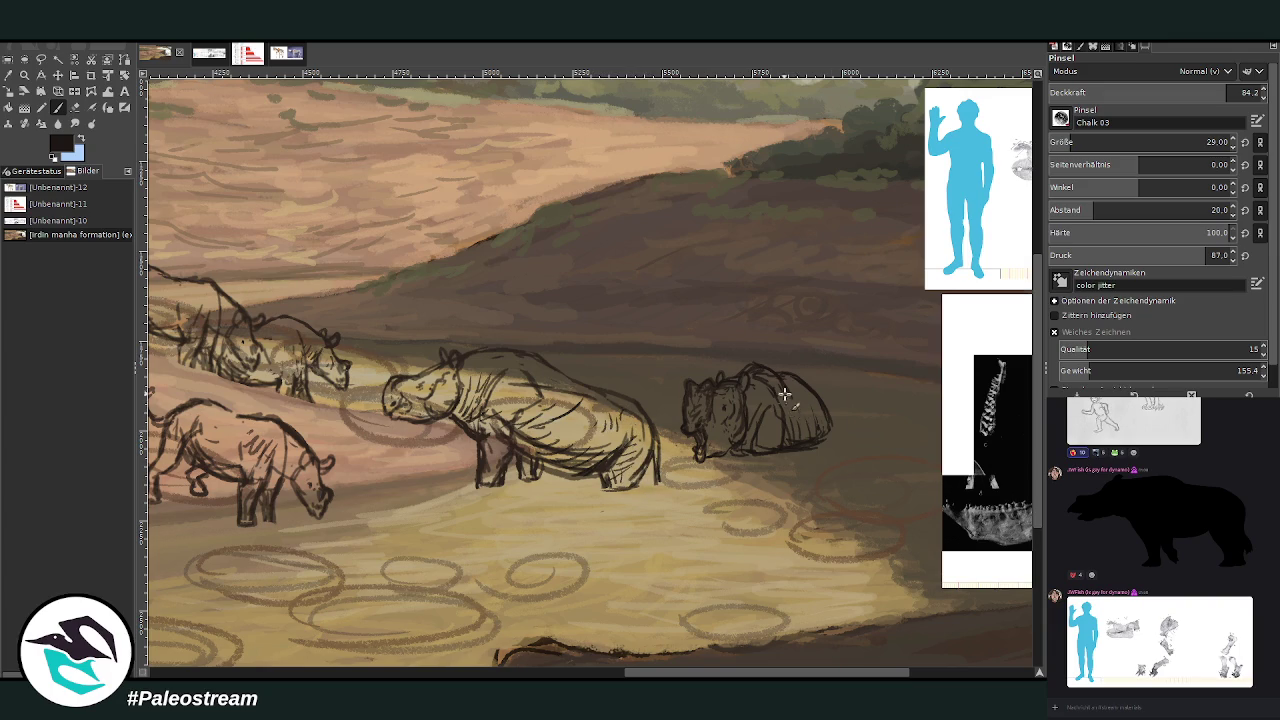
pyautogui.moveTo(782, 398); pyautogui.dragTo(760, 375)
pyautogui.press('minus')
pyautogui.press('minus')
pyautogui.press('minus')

▶ **Task directions**: The listing above needs to be output again exactly. Don't include the pictures.

▶ **Exercise output**:
pyautogui.moveTo(782, 398); pyautogui.dragTo(760, 375)
pyautogui.press('minus')
pyautogui.press('minus')
pyautogui.press('minus')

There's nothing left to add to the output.